/---
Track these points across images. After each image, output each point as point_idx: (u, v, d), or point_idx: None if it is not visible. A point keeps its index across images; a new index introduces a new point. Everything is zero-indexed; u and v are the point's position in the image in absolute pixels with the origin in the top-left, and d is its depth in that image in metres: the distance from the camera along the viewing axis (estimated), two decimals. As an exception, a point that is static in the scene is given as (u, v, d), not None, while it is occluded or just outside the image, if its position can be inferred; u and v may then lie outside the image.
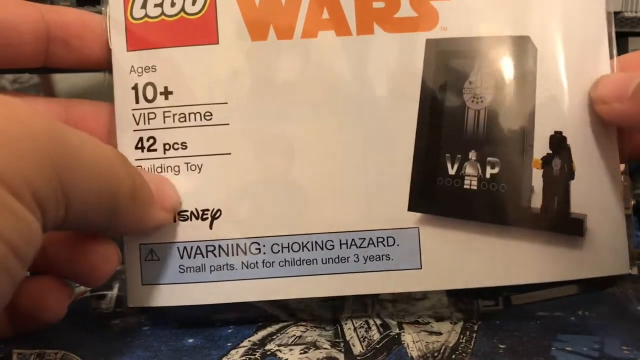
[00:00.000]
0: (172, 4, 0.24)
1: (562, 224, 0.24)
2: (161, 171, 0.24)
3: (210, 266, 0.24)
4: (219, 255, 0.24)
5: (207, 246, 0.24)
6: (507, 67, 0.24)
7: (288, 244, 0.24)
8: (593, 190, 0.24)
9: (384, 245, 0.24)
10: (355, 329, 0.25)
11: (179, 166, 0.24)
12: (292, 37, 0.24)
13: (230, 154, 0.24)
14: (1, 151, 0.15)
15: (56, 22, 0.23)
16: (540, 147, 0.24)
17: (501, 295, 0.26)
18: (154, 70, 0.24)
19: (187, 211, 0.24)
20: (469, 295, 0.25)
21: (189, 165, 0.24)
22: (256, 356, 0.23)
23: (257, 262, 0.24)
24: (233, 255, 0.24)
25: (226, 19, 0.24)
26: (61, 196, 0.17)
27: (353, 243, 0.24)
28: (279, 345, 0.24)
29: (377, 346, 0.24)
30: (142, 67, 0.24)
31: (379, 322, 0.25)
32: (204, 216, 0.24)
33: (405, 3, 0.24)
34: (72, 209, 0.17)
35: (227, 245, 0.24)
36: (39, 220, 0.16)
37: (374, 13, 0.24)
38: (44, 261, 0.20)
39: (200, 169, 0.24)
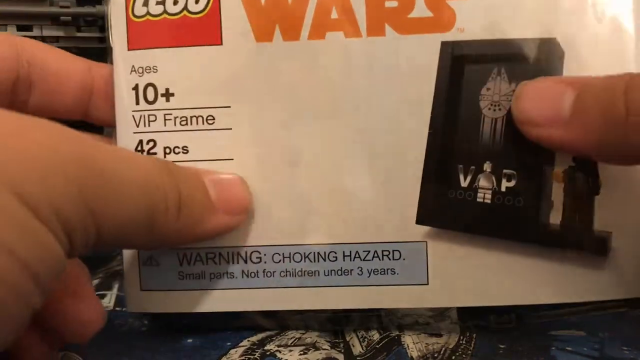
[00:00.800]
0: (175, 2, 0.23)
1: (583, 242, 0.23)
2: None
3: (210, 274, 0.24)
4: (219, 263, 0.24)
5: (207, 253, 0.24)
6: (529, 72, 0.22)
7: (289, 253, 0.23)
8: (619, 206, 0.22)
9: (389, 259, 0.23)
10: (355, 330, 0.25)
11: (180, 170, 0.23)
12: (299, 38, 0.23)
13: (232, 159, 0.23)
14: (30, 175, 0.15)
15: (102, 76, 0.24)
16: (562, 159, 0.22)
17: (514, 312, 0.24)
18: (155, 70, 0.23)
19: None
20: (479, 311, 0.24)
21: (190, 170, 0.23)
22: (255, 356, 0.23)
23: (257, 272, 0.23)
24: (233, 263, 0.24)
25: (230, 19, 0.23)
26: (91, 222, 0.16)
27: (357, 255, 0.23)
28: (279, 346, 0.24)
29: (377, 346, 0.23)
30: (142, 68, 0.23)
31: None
\---
● **Work instructions**
Output exactly the lines from the one containing "35: (227, 245, 0.24)" through the last line of the records above, both included, and leave out the pictures.

● **Solved exercise**
35: (227, 245, 0.24)
36: (39, 220, 0.16)
37: (374, 13, 0.24)
38: (44, 261, 0.20)
39: (200, 169, 0.24)
[00:00.800]
0: (175, 2, 0.23)
1: (583, 242, 0.23)
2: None
3: (210, 274, 0.24)
4: (219, 263, 0.24)
5: (207, 253, 0.24)
6: (529, 72, 0.22)
7: (289, 253, 0.23)
8: (619, 206, 0.22)
9: (389, 259, 0.23)
10: (355, 330, 0.25)
11: (180, 170, 0.23)
12: (299, 38, 0.23)
13: (232, 159, 0.23)
14: (30, 175, 0.15)
15: (102, 76, 0.24)
16: (562, 159, 0.22)
17: (514, 312, 0.24)
18: (155, 70, 0.23)
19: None
20: (479, 311, 0.24)
21: (190, 170, 0.23)
22: (255, 356, 0.23)
23: (257, 272, 0.23)
24: (233, 263, 0.24)
25: (230, 19, 0.23)
26: (91, 222, 0.16)
27: (357, 255, 0.23)
28: (279, 346, 0.24)
29: (377, 346, 0.23)
30: (142, 68, 0.23)
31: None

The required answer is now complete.